Das erwachsene Insekt ist ein relativ großer Käfer. Die Körperlänge beträgt bis zu 2 cm. Das Pronotum und die Elytren sind intensiv grün mit einem goldenen metallischen Glanz. Die Ventralseite ist kupferrot gefärbt. Auf den Elytren befinden sich weiße Querstreifen.
Der Rosenkäfer hat eine Generation pro Jahr. Die Käfer überwintern im Boden. Im Frühjahr erscheinen sie während der Blüte der Obstbäume. Die Käfer sind aktiv und fliegen um die Mittagszeit, wenn es am wärmsten ist. Sie nagen an den Staubgefäßen und dem Stempel der Blüten und schädigen die Blätter und Früchte.
An befallenen Kirschfrüchten nagen sie tiefe Wunden und zerstören sie in den meisten Fällen vollständig. Wir haben an einem einzelnen Baum 80 % geschädigte Früchte registriert.
Schaden
Befruchtete Weibchen legen ihre Eier in morsches Holz und in holzreichen, verrotteten Boden ab. Die Larven entwickeln sich in dieser verrottenden Umgebung und verpuppen sich noch im selben Jahr.

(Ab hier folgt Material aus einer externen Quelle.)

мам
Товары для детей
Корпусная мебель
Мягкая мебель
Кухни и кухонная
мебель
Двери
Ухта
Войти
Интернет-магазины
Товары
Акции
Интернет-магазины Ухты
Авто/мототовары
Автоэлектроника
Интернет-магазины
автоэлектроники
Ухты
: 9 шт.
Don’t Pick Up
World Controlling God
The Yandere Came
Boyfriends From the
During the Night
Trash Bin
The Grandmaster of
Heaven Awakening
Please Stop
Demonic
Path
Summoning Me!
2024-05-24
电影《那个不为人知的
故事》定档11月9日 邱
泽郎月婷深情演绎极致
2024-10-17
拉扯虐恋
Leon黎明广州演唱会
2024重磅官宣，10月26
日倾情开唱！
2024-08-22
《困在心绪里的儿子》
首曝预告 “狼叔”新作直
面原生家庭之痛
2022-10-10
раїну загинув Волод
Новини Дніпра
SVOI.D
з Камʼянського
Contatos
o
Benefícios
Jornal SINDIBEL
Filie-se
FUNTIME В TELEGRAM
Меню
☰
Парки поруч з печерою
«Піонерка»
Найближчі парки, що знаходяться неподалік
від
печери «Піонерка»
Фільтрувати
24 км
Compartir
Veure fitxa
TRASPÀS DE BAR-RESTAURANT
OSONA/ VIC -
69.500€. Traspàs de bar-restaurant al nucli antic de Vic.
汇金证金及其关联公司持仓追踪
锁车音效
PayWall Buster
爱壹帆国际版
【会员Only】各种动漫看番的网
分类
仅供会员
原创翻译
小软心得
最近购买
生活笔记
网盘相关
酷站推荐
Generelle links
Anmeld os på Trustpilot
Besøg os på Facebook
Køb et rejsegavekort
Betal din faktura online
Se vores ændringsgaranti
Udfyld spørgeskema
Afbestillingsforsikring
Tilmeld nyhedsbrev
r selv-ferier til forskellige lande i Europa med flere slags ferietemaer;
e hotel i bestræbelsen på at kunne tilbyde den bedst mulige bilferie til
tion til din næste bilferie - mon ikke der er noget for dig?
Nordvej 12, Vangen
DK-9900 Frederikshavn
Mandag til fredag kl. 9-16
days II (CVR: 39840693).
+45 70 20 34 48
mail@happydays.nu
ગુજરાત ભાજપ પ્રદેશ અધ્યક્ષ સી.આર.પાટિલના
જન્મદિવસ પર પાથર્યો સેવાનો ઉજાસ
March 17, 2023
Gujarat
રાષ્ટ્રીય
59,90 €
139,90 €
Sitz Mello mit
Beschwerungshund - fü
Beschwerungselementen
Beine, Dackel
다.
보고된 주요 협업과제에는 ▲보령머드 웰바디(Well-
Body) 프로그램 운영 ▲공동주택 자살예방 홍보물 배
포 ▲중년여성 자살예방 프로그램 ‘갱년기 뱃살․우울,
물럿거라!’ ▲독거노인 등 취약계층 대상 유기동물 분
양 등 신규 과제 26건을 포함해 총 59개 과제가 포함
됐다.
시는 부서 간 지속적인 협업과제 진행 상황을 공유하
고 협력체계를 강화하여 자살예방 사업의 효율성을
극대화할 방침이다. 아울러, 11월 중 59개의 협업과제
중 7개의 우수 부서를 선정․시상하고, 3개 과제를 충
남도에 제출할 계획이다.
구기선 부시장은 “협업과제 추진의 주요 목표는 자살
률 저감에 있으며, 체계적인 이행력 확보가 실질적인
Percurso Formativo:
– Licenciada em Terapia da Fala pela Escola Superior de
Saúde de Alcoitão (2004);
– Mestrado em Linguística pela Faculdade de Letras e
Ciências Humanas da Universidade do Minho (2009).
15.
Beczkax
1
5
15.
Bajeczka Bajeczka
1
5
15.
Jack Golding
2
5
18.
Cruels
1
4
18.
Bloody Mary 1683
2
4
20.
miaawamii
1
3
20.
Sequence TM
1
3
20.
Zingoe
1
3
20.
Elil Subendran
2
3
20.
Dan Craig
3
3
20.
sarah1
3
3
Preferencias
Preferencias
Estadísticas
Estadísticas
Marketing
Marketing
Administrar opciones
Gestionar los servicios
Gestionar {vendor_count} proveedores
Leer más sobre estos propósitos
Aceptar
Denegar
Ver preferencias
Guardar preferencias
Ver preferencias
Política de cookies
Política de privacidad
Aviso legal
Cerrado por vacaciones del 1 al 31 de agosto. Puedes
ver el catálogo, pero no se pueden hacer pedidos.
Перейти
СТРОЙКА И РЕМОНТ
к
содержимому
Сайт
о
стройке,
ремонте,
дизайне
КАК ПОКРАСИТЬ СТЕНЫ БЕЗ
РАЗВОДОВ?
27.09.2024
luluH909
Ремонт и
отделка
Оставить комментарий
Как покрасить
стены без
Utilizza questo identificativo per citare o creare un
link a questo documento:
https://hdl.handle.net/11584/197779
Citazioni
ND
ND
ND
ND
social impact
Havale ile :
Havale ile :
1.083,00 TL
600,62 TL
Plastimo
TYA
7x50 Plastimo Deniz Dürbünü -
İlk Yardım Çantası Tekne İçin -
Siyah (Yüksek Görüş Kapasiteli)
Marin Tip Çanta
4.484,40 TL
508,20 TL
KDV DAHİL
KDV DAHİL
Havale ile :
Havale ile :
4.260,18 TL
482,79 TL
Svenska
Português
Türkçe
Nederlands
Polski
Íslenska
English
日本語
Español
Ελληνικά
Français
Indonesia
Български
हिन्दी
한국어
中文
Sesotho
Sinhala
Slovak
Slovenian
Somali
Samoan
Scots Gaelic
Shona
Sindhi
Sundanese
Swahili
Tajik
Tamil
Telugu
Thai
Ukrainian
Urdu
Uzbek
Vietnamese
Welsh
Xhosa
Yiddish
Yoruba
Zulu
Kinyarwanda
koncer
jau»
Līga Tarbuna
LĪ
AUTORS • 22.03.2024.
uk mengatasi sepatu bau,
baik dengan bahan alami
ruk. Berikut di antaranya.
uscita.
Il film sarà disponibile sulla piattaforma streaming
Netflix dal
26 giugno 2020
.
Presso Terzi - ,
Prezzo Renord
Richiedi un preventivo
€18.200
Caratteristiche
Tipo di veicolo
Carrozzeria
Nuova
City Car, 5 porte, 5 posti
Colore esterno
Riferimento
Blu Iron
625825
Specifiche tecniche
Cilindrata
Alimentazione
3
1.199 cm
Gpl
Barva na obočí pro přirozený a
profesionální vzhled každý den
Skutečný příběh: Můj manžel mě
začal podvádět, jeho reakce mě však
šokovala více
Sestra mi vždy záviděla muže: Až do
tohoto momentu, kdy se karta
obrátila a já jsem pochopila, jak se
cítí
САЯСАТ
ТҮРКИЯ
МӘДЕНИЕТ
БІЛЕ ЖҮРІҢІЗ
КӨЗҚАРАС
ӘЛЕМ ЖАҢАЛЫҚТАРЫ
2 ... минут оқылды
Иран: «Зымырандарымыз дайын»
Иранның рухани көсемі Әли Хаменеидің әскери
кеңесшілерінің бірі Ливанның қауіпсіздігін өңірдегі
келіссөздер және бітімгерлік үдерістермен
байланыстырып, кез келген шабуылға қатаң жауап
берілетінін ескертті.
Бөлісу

Die chemische Bekämpfung des Rosenkäfers sollte gegen das adulte Stadium gerichtet sein, das den Hauptschaden verursacht. Insektizide wurden bisher nicht gegen diesen Schädling getestet, da er nicht häufig auftrat. Die Bekämpfung wird auch dadurch erschwert, dass die Spritzung zum Zeitpunkt der Fruchtreife durchgeführt werden muss und Wartezeiten eingehalten werden müssen.
Bekämpfung
Der Rosenkäfer gehört zur Familie der Blatthornkäfer, zu der auch der Behaarte Schnellkäfer zählt. Es wird empfohlen, Insektizide mit kurzer Wartezeit zu verwenden, die gegen den Behaarten Schnellkäfer zugelassen sind: Vaztak Nov 100 EC – 10 ml/da. Auch hellblaue oder weiße Fallen mit einem Lockstoff können eingesetzt werden. Um den durch den Rosenkäfer verursachten Schaden zu verringern, ist auch eine gute agronomische Praxis notwendig – regelmäßige Bodenbearbeitung, Düngung, Sammeln, Entfernen und Vernichten von Unkrautvegetation, Hundsrosensträuchern und verrottenden Pflanzenresten, in denen sich die Larven des Schädlings entwickeln.